Thank you for reading and sending your encouraging comments and messages during the year. The National Trust Scone Odyssey continues in 2015 - with 62 properties done, we have <mumbles something that sounds a bit like 490> to go!

Saturday, 13 December 2014

Hughenden Revisited

It's the season of goodwill to all men AND to all National Trust properties that didn't have any scones the first time I visited them. 

So today I returned to Hughenden. I absolutely loved Hughenden on my first visit, despite the lack of scones. I wanted to go back at Christmas, as they deck the place out Victorian-style in honour of former resident Benjamin Disraeli, so back we went.

Ominously, our day began almost identically to our first visit: we got lost and we had a big row. Last time, my map reading was at fault and we ended up driving round High Wycombe three times. This time I failed to interpret the sat nav correctly and we ended up driving in the completely wrong direction for four miles. 
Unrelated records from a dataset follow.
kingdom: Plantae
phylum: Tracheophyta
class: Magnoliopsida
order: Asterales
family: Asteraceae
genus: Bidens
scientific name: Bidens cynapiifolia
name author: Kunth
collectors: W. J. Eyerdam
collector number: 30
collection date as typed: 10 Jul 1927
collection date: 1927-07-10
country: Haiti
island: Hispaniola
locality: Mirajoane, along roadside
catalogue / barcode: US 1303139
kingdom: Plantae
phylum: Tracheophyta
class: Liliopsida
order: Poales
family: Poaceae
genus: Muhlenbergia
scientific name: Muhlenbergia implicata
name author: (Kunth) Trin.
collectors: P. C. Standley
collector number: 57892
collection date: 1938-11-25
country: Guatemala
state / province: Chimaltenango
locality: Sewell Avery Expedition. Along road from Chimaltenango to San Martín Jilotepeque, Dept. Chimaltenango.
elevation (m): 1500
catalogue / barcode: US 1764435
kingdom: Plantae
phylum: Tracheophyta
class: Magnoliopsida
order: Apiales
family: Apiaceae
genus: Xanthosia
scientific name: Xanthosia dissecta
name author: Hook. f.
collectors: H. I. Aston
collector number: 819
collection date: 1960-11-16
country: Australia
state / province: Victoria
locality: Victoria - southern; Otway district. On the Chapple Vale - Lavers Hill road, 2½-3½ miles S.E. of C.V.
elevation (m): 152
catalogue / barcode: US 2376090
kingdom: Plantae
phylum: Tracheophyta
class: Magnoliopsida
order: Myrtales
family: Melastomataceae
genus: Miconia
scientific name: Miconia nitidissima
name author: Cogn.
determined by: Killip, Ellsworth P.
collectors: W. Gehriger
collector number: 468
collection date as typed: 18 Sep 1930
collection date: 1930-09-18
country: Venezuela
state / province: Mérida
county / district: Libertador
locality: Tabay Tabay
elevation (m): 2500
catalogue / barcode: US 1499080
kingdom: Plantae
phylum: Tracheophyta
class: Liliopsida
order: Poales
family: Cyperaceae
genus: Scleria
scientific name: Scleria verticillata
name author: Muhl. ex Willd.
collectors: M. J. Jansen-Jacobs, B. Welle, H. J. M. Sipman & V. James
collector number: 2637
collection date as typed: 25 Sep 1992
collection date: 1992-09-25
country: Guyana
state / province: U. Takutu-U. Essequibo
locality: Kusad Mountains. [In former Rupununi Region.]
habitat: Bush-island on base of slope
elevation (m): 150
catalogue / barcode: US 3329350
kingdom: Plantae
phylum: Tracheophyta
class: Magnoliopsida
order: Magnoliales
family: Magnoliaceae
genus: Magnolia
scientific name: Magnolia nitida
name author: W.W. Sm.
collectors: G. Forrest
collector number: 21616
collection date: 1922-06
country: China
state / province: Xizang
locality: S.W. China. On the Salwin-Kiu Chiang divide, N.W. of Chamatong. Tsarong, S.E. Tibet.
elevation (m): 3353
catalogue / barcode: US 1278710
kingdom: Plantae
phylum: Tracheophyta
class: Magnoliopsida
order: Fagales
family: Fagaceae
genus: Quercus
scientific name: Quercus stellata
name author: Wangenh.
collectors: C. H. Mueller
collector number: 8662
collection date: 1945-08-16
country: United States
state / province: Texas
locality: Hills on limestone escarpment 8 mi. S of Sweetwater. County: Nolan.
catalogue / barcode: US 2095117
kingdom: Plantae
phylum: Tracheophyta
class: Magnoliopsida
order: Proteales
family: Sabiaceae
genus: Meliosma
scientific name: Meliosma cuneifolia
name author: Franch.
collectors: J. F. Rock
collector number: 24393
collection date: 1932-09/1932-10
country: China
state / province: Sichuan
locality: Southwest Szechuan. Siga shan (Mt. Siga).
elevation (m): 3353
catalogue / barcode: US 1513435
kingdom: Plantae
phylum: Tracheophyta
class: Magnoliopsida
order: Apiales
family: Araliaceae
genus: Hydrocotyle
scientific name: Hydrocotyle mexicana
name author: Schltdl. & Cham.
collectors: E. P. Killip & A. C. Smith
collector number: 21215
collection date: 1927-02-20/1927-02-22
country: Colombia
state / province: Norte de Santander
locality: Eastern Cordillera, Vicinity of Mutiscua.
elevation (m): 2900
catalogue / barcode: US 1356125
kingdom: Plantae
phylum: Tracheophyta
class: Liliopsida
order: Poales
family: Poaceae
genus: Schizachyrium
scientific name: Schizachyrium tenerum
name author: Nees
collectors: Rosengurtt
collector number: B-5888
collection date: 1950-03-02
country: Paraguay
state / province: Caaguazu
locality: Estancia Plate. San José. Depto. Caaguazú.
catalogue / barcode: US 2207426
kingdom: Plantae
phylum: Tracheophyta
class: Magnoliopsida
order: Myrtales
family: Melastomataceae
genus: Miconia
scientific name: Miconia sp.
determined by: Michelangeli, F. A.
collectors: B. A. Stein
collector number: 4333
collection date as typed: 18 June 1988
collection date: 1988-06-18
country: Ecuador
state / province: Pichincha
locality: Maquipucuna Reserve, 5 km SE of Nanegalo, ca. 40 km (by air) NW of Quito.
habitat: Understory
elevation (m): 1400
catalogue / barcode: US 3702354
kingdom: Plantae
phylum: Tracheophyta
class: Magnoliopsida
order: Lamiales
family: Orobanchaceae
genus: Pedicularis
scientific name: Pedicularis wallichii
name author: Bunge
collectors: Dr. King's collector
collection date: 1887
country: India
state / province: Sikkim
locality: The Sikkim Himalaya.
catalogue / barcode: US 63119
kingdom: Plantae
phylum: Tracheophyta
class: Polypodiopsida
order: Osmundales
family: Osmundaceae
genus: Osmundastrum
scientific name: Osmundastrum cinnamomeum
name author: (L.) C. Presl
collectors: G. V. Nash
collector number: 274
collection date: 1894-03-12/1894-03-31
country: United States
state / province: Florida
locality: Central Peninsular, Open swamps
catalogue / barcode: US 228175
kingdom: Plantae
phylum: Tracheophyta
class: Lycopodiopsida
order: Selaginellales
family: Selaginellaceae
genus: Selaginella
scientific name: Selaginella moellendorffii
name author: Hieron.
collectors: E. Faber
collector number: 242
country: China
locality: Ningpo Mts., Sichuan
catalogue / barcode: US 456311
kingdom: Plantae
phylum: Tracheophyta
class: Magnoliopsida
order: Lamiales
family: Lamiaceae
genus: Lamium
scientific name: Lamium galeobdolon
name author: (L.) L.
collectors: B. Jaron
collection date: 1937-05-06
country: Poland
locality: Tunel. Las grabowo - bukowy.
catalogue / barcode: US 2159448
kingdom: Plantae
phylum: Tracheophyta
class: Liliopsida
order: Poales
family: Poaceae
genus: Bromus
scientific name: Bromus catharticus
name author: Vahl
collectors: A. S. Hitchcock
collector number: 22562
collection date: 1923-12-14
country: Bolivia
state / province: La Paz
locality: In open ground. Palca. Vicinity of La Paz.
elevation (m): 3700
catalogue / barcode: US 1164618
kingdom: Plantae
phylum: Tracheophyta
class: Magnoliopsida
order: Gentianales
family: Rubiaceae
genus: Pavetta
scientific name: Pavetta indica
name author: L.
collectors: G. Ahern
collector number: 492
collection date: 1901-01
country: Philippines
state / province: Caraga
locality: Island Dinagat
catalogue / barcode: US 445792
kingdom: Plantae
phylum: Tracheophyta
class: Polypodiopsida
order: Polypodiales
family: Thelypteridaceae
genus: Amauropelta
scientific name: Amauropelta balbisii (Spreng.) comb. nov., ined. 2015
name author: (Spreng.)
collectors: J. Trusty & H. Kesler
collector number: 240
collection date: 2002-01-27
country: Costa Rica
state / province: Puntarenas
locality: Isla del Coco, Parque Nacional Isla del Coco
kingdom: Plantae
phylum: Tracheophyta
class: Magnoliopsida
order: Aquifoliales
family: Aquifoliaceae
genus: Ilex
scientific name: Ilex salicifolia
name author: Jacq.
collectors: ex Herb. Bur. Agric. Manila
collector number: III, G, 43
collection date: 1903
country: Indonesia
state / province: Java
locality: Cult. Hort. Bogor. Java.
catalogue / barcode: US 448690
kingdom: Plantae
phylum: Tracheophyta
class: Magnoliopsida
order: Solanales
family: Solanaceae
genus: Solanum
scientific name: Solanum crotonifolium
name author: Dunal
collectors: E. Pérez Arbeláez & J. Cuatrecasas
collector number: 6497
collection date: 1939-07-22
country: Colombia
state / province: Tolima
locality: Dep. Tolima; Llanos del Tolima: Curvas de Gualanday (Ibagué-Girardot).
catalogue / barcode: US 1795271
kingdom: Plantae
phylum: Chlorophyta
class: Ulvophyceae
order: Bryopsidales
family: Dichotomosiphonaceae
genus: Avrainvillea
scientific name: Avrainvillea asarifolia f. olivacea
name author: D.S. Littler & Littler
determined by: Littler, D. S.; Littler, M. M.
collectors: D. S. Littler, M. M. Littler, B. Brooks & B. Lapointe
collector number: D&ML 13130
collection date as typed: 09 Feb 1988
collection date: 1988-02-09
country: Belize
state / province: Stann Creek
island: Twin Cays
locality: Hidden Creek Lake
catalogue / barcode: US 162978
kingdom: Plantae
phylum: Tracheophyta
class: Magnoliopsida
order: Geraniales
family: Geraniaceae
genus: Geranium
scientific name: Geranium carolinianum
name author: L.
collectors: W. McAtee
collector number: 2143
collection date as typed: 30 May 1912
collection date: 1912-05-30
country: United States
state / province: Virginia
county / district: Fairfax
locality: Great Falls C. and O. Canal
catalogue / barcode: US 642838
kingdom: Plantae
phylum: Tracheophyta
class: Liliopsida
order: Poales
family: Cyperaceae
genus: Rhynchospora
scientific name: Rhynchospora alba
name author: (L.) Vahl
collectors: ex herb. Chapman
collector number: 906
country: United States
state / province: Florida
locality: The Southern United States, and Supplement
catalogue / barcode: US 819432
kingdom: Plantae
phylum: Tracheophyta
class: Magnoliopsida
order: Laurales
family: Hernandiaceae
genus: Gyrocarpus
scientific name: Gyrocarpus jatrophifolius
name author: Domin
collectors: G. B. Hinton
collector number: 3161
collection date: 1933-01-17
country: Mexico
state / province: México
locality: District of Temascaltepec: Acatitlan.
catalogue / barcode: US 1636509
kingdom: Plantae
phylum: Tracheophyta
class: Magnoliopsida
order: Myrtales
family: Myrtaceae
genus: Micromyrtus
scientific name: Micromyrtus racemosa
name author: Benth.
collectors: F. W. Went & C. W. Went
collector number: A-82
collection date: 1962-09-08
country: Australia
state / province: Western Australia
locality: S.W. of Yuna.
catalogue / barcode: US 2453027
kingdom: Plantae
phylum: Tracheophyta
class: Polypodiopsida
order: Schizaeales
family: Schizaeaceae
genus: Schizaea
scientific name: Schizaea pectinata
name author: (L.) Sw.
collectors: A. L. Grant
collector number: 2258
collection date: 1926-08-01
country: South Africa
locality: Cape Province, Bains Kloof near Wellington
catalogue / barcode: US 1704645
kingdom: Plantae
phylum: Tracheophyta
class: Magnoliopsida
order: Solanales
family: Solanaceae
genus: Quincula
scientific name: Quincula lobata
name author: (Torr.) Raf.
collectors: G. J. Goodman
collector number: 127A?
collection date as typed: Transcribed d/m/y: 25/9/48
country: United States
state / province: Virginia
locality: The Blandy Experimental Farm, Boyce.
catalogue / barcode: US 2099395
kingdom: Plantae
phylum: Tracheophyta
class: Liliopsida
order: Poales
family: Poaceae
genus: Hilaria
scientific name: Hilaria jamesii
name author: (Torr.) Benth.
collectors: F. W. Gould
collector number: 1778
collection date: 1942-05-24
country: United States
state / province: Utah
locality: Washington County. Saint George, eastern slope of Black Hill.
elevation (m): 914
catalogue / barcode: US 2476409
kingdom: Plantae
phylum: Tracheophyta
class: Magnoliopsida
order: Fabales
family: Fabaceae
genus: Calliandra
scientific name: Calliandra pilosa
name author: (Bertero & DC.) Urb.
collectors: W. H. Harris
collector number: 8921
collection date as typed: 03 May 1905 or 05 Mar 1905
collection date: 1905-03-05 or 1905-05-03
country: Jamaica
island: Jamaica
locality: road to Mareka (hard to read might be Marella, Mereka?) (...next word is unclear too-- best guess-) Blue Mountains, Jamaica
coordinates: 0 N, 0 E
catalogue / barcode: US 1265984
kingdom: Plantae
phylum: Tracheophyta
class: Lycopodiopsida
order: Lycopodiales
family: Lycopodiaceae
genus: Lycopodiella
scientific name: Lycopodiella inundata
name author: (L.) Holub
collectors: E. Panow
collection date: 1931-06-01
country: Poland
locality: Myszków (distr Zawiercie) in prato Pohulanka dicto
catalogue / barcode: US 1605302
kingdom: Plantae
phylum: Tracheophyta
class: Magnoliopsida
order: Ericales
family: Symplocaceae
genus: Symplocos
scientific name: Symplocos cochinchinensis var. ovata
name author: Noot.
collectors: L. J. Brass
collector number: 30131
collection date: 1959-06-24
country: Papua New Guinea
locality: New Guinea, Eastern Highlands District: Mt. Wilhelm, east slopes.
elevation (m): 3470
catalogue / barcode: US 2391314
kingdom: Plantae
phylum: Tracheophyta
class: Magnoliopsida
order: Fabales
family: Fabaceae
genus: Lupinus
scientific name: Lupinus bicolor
But I shouldn't have worried. This time the Hughenden cafe had scones galore, and what fine scones they were too. A cream tea consisted of two mighty specimens - only Sheffield Park has served bigger scones this year I think - with a choice of jam. They were delicious.

Hughenden scones

As promised, Hughenden was all decked out for Christmas. The very homely drawing room had greenery (and reddery) everywhere - note Mrs Disraeli's portrait over the fireplace:

Drawing Room Hughenden

And there were plenty of Christmas trees too, like the one in the dining toom (with Dizzy's portrait over the fire):


There was a brass band playing carols, mulled wine, marshmallows for toasting...it was all very festive. There weren't any horses pretending to be reindeer like there were at Polesden Lacey last year but you can't have everything. And to be honest, I was just so relieved to find some scones that I didn't mind at all.

My previous post about Hughenden and Disraeli covers the history of the place, so I won't repeat it all here. 

There was some new excitement to report, however: a couple of weeks ago Hughenden announced that they are the proud owner of the largest horse-chestnut tree in Britain! Imagine! I was very excited about this, rather overlooking the fact that a) the Hughenden estate covers more than 600 acres and b) you can fit an awful lot of trees into a 600 acre estate. We wandered around for five minutes saying "could that be it?" "what about that one?" until we realised we were never going to find it, so we gave up.

Hughenden trees
Scone sidekick: "Are you the oldest horse-chestnut tree in the UK?"
Tree: "I'm not even a horse-chestnut tree."


So Hughenden comes off the list of National Trust properties that don't do scones - hurrah!